In countries like Kenya mobile financial services have flourished, especially on platforms like M-Pesa and M-Shwari. However, SA has not had the same success with Vodacom's M-Pesa attempt, as an example, failing to scale as expected.

"Banks struggle with partnering in mobile finance because they worry that telcos want to be banks, and telcos worry that banks want to become telcos," she pointed out.

In SA and Nigeria, she added, banks want to be phone companies; however, in Kenya, the phone company is already the bank.

The other stumbling blocks to the take-off of mobile financial services in SA are security and compliance concerns; as well as low consumer activation, Dancey noted.

In SA, she revealed, the majority of people (69%) have a bank account while only 14% have some sort of a mobile account.
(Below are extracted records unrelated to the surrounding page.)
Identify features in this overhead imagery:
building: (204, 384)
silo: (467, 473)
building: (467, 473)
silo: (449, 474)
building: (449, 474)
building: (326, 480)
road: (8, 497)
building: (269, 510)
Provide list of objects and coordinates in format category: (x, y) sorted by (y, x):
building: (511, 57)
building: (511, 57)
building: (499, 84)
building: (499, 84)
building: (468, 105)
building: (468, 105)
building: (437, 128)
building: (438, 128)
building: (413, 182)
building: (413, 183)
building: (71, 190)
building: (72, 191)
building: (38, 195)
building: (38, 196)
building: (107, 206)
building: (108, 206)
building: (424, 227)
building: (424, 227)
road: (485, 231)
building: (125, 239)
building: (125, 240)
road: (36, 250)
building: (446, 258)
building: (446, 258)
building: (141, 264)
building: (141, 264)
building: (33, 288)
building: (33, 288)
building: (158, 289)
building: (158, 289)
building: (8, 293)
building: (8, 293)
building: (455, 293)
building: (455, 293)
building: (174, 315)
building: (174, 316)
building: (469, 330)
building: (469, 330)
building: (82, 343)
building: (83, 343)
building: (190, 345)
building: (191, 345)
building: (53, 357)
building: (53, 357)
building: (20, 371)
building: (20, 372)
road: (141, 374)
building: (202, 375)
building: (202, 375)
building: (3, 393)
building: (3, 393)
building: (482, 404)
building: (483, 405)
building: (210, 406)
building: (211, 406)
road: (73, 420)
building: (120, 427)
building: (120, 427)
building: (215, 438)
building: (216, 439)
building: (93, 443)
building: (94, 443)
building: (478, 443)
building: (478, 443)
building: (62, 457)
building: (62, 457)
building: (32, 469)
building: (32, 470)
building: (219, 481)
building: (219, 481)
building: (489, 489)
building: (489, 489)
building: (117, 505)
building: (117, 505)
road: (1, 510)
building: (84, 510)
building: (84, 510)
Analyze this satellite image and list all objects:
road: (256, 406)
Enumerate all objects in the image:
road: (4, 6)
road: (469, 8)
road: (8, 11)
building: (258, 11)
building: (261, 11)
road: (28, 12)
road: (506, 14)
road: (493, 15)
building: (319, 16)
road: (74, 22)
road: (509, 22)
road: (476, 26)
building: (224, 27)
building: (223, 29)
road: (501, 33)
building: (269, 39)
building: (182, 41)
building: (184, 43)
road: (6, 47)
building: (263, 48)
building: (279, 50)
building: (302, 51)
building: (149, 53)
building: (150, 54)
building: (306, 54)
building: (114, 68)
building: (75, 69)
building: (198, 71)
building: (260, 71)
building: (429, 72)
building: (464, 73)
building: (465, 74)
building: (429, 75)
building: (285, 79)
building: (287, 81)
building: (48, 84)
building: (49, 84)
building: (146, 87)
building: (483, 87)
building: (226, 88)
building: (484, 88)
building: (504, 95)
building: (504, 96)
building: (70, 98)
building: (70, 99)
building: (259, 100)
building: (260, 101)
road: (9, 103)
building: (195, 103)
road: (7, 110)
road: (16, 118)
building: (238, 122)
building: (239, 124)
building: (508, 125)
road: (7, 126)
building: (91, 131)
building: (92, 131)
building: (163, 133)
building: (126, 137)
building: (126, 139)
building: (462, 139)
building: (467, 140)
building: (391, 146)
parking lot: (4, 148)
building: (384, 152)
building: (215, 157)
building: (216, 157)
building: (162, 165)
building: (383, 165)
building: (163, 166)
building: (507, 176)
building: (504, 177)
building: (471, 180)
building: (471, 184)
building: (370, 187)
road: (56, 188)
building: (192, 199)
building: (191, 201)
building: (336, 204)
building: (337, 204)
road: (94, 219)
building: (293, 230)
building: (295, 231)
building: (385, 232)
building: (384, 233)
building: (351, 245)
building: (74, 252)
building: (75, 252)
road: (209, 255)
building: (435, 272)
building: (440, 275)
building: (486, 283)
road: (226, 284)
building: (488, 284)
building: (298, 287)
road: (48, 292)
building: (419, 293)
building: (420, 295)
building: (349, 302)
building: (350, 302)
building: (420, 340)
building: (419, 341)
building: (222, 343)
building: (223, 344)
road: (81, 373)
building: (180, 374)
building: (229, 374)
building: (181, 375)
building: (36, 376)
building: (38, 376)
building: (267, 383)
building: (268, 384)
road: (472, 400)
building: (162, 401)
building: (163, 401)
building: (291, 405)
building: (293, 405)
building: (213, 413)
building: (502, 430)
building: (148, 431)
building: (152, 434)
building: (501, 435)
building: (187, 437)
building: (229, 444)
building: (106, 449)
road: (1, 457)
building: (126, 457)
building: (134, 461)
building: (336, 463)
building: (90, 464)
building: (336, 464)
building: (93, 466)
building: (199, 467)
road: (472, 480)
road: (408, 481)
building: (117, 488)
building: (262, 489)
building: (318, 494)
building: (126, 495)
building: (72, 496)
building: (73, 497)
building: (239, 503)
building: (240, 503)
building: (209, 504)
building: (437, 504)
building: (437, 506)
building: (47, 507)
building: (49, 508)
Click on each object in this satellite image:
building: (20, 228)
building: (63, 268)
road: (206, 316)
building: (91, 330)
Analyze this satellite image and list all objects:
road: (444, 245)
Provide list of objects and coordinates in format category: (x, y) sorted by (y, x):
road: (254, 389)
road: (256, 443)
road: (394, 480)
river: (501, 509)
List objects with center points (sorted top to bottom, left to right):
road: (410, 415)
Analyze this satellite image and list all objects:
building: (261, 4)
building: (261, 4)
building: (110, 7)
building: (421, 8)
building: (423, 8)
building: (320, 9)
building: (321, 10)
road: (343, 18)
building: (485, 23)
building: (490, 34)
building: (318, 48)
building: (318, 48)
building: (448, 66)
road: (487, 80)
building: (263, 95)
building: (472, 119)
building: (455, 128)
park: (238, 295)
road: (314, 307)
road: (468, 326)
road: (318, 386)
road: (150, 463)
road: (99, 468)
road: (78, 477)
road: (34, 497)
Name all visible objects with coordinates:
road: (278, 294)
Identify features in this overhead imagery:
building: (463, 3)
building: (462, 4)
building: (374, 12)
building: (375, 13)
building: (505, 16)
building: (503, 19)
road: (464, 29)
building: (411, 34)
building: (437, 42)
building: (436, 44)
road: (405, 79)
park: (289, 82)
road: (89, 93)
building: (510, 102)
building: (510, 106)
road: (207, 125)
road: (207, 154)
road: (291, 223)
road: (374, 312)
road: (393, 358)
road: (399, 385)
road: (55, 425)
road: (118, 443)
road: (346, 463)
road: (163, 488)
However, in Kenya over 50% have both bank account and mobile account.

She believes that mobile financial services uptake requires partnerships based on joint incentives to accelerate growth.

To enable the partnerships, Dancey called for proactive regulation, interoperability as well as widespread agent infrastructure which can boost the uptake of mobile money.

According to Dancey, international remittances, merchant payments and diversified financial products are key growth opportunities.

Jonathan Kaftzan, head of product marketing for mobile financial services at Amdocs, who also spoke at the event, concurred, saying partnerships between banks and telcos can help reduce the number of the "unbanked" people in Africa.

According to Kaftzan, the mobile payment market will reach over 450 million users and transaction value of more than $721 billion by 2017.

He pointed out there are about two billion unbanked people in Africa, and there is an opportunity for mobile on the continent to provide affordable financial services and payment options.

For Kaftzan, the opportunity lies in the fact that sub-Saharan Africa is home to 70% of the world's mobile money active users.

SA also presents much opportunity for mobile financial services, he noted, adding 32% of the people in the country are unbanked; although the country has a 120% mobile penetration rate.

Describing the current mobile financial services adoption rate in SA, Kaftzan said according to a recent survey carried out by Amdocs, 60% are non-users, with some unaware or unsure about value.

Some 63% trust banks to deliver mobile payments/banking services. Only 29% said they trust mobile operators. Meanwhile, 24% said they would like to use mobile for loans, savings and insurance; 23% said they would like to pay for education and medical treatment via mobile; while 47% said being offered rewards will encourage them to use mobile payment.